Manipulating public opinion

A week ahead of the official ban on the publication of opinion polls, one can see an obvious pressure aimed at «eliminating» the differences between the two main parties and at trimming the margin separating clear front-runners New Democracy from ruling PASOK. The vast majority of public surveys give the conservative opposition a very small lead, within the margin of error. As a result, the public is bracing for a neck-and-neck election race – with all this implies for the psychology of the contestants. There is a widespread impression that most pollsters have recently embarked on fulfilling an agenda. It is hard to believe that the companies have kept to the letter of the law, braving the heavy snowstorm to question the specified samples. In other words, there is great distrust, which is fully justified. Justified reservations also stem from the character and the nature of most pollsters.
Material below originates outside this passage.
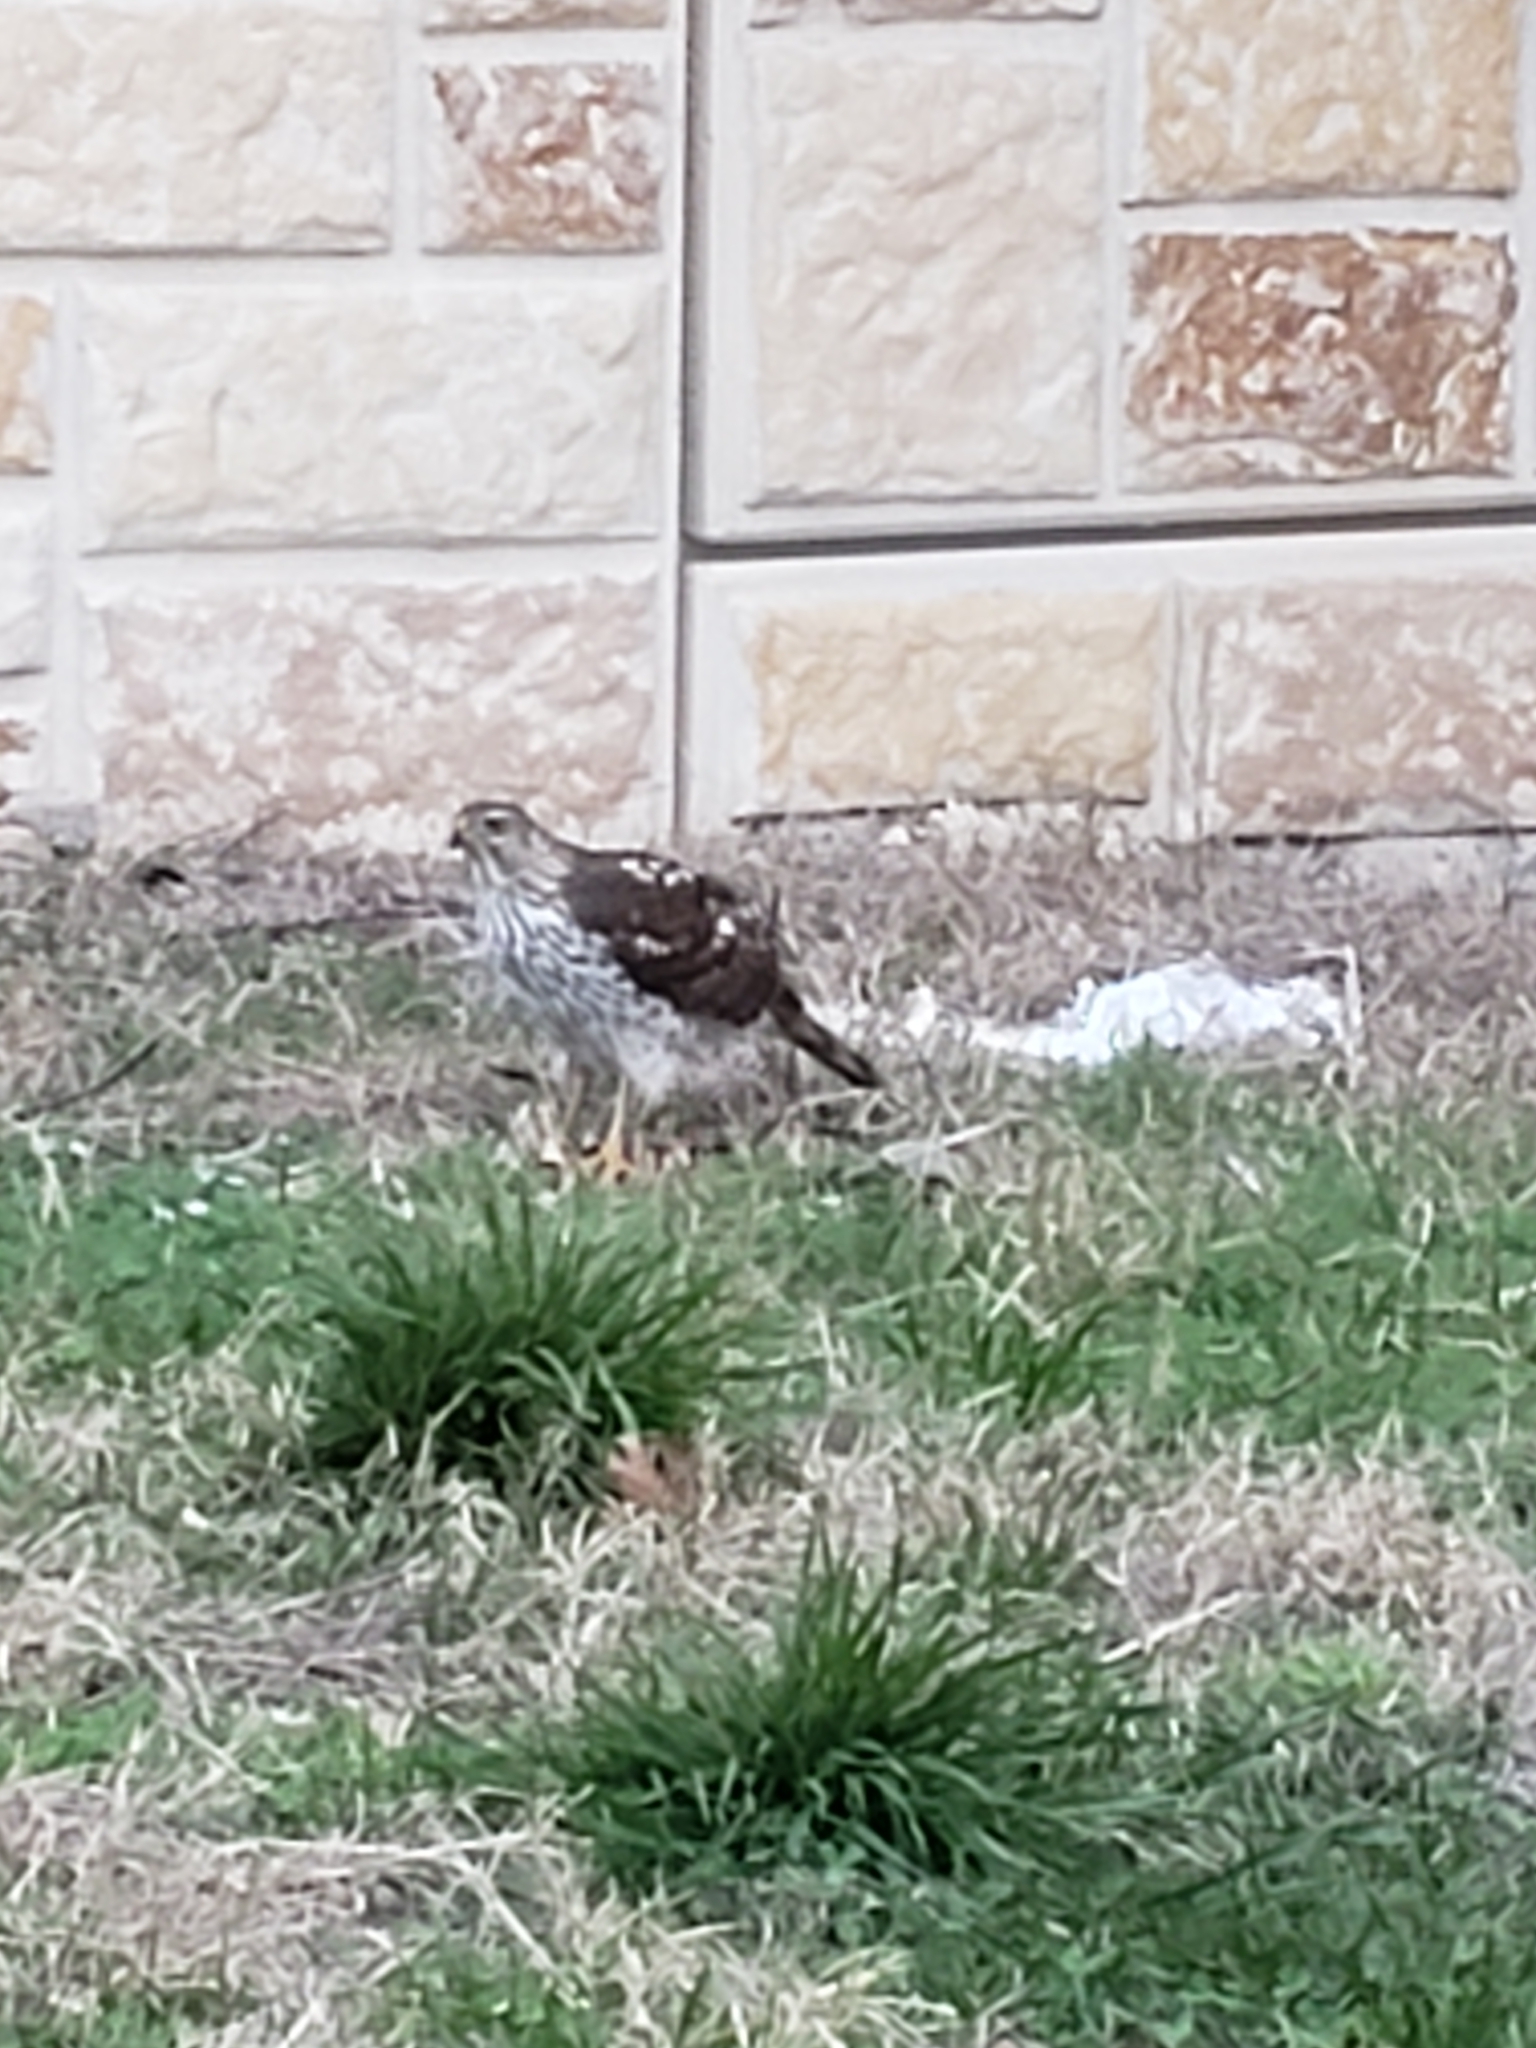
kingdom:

Many of them have connections to the State, they are dependent on state funds, and they are related to – no less dependent – advertising firms, or else they are party advisers. As is often the case, interests become entangled, scientific standards are compromised, independence is lost, and there is a clear risk of manipulative behavior resulting. The phenomenon, albeit on a smaller scale, is reminiscent of what happened when international auditing firms began to provide investment services. The credibility of auditing was undermined and was gradually identified with the interests of their employer – until they both collapsed like a house of cards. Greece’s public opinion firms suffer from similar syndromes. Their connections have long forced them to forsake their independence, and their judgment must be questioned. All these issues would be of secondary importance if their work did not have a direct impact on public opinion. This is even more the case in the current election period, where much is at stake and the role of public survey companies can be critical. Given that their task is to measure the trends of public opinion, they must be independent and free from conflicting interests which tempt them to influence or manipulate voter behavior.